▶ [REQUIRED TASK]:
Locate every line in the records that contains the word "vein", and copy each of those lines in full.
━━ STORED RECORDS ━━
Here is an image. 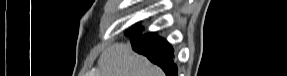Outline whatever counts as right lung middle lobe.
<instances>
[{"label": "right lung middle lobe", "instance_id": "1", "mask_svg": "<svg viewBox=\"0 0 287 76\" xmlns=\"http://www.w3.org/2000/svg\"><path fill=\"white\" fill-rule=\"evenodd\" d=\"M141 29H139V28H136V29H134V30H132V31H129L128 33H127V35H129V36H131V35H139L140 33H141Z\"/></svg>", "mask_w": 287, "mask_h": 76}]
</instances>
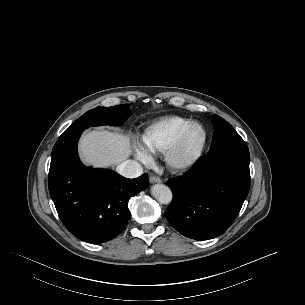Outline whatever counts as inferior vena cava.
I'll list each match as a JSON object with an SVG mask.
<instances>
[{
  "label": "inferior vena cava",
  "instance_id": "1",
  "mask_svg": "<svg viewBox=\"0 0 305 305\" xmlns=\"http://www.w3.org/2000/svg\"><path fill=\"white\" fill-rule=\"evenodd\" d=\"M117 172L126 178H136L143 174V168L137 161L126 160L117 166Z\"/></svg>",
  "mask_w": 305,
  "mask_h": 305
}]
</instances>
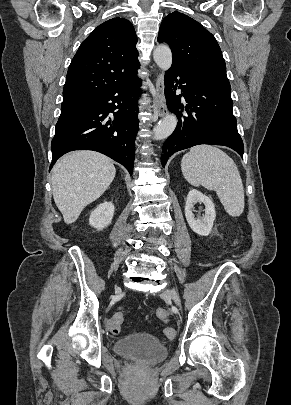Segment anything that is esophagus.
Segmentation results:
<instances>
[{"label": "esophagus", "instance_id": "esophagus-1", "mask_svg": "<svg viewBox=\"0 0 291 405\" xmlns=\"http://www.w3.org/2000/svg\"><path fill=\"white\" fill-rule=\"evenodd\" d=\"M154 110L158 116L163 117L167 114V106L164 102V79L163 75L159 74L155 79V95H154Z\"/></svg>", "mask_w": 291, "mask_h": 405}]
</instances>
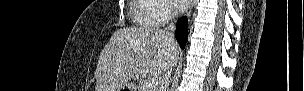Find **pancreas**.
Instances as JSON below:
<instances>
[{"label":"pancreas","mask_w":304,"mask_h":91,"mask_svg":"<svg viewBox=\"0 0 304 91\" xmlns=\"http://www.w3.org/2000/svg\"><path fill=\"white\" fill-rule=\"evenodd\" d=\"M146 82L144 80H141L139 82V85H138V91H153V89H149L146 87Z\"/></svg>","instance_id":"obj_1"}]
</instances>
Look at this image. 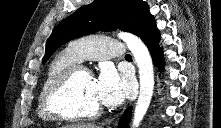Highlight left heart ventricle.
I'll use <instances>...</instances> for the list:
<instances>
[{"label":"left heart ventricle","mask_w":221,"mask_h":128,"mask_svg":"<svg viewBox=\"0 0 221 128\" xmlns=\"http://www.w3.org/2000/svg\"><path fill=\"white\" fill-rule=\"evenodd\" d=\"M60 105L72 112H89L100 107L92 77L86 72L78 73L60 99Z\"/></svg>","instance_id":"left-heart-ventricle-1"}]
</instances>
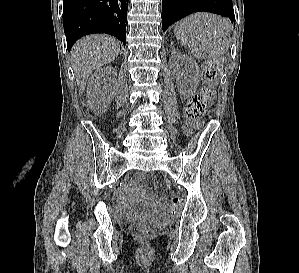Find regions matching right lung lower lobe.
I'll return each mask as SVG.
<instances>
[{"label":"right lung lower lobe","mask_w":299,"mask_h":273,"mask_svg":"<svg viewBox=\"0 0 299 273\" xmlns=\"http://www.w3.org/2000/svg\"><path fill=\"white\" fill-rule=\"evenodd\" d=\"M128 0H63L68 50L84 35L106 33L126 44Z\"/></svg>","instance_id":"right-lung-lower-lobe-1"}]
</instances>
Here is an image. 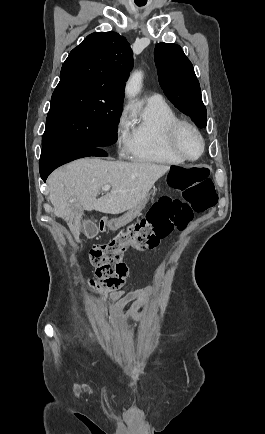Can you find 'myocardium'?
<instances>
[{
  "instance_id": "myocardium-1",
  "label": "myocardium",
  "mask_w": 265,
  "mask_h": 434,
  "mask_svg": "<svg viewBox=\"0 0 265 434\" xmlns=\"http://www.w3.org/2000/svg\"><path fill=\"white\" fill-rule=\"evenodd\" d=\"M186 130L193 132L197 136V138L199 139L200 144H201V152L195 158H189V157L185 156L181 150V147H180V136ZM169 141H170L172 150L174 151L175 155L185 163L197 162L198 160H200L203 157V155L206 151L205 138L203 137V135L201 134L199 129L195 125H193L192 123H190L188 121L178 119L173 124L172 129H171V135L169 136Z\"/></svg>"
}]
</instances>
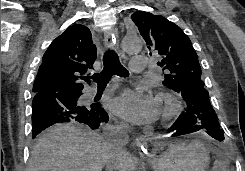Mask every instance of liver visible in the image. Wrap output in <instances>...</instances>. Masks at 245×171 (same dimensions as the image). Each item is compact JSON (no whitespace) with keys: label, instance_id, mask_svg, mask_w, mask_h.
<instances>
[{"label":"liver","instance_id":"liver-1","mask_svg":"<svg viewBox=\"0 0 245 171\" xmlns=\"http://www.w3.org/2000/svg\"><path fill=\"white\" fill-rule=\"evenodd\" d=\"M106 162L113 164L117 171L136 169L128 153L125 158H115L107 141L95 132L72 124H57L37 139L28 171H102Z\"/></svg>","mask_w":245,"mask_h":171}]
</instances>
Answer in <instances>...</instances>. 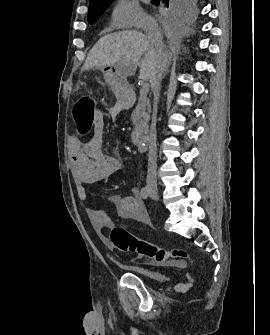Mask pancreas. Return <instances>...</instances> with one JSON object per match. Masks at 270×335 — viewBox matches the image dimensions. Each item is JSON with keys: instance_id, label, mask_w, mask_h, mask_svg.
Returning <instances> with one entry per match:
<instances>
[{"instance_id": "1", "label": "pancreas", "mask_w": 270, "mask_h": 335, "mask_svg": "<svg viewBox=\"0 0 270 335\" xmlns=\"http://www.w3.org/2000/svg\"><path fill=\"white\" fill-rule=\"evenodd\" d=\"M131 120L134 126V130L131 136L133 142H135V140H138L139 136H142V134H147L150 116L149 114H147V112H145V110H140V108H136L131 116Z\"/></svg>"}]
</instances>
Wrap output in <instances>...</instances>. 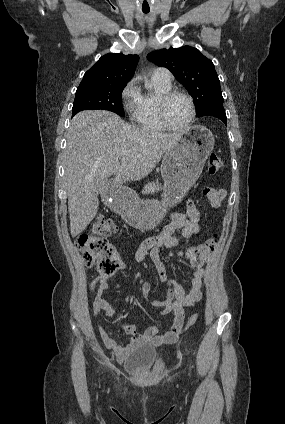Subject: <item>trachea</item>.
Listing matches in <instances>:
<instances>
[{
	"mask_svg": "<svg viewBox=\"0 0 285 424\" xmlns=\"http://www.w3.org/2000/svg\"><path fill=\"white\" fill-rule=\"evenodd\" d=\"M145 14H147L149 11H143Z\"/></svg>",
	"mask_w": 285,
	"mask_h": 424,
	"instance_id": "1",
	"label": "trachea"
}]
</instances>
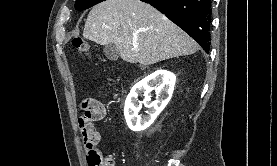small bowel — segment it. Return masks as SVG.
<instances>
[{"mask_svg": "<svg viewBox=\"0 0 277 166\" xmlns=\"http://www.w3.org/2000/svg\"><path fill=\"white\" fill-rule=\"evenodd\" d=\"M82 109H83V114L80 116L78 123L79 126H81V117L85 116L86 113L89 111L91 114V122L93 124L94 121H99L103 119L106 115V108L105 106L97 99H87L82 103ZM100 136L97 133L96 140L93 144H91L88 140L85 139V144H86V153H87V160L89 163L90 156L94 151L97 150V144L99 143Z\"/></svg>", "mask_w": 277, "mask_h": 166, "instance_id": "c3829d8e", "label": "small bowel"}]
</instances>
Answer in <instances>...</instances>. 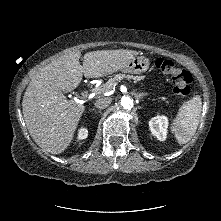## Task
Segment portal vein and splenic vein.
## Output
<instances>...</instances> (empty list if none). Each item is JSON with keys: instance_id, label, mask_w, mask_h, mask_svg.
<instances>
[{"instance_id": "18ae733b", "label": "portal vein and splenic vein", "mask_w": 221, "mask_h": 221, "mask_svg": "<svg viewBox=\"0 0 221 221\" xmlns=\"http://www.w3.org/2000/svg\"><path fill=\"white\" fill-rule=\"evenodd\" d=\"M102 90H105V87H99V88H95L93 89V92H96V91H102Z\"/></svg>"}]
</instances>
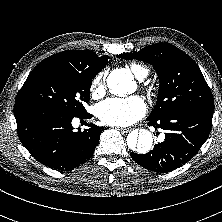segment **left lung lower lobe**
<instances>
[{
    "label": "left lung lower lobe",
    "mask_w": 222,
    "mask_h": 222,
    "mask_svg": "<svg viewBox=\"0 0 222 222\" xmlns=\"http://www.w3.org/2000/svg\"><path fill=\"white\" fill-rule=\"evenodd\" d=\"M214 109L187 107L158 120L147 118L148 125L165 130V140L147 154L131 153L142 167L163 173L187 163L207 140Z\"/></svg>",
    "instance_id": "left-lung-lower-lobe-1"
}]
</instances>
━━━
▶ [ANSWER BELOW]:
Segment portal vein and splenic vein.
[{"instance_id": "18ae733b", "label": "portal vein and splenic vein", "mask_w": 221, "mask_h": 221, "mask_svg": "<svg viewBox=\"0 0 221 221\" xmlns=\"http://www.w3.org/2000/svg\"><path fill=\"white\" fill-rule=\"evenodd\" d=\"M102 90H105V87H99V88H95L93 89V92H96V91H102Z\"/></svg>"}]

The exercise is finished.